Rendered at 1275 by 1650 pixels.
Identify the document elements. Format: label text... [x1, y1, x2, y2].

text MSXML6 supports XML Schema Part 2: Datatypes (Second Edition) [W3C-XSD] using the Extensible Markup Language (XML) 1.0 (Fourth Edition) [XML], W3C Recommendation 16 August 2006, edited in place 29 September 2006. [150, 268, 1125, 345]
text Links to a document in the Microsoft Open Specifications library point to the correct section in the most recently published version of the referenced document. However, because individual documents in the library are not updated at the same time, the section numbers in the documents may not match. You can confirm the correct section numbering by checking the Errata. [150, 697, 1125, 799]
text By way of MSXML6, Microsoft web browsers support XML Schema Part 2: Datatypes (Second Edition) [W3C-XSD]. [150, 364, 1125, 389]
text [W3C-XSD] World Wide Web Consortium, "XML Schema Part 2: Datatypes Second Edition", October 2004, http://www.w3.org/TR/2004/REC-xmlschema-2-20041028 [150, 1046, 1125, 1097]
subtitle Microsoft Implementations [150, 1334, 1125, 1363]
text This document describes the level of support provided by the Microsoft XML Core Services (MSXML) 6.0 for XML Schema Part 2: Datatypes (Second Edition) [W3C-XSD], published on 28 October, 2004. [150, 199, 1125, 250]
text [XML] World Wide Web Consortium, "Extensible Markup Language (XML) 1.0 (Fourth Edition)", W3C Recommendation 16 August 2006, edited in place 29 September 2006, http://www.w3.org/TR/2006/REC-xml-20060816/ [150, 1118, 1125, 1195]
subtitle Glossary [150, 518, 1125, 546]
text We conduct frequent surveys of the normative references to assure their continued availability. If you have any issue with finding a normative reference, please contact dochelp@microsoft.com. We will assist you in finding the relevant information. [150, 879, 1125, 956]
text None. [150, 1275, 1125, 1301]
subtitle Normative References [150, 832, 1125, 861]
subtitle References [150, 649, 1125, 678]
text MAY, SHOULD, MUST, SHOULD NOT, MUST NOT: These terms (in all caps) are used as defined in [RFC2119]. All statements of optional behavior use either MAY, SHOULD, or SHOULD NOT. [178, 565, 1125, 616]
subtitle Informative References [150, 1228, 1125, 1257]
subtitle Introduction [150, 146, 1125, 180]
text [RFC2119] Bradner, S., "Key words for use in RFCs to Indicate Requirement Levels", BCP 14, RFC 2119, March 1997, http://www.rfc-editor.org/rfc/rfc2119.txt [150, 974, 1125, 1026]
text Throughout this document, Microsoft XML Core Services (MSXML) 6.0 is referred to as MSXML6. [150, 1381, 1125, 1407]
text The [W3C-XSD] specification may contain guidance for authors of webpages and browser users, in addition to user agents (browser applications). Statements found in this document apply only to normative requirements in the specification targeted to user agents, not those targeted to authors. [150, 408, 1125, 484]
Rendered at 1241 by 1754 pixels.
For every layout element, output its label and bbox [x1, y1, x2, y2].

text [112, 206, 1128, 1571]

=== ACTIVITY ===
Please copy out each line of the data in which the word "Language" occurs.

=== TASK SOLUTION ===
text MSXML6 supports XML Schema Part 2: Datatypes (Second Edition) [W3C-XSD] using the Extensible Markup Language (XML) 1.0 (Fourth Edition) [XML], W3C Recommendation 16 August 2006, edited in place 29 September 2006. [150, 268, 1125, 345]
text [XML] World Wide Web Consortium, "Extensible Markup Language (XML) 1.0 (Fourth Edition)", W3C Recommendation 16 August 2006, edited in place 29 September 2006, http://www.w3.org/TR/2006/REC-xml-20060816/ [150, 1118, 1125, 1195]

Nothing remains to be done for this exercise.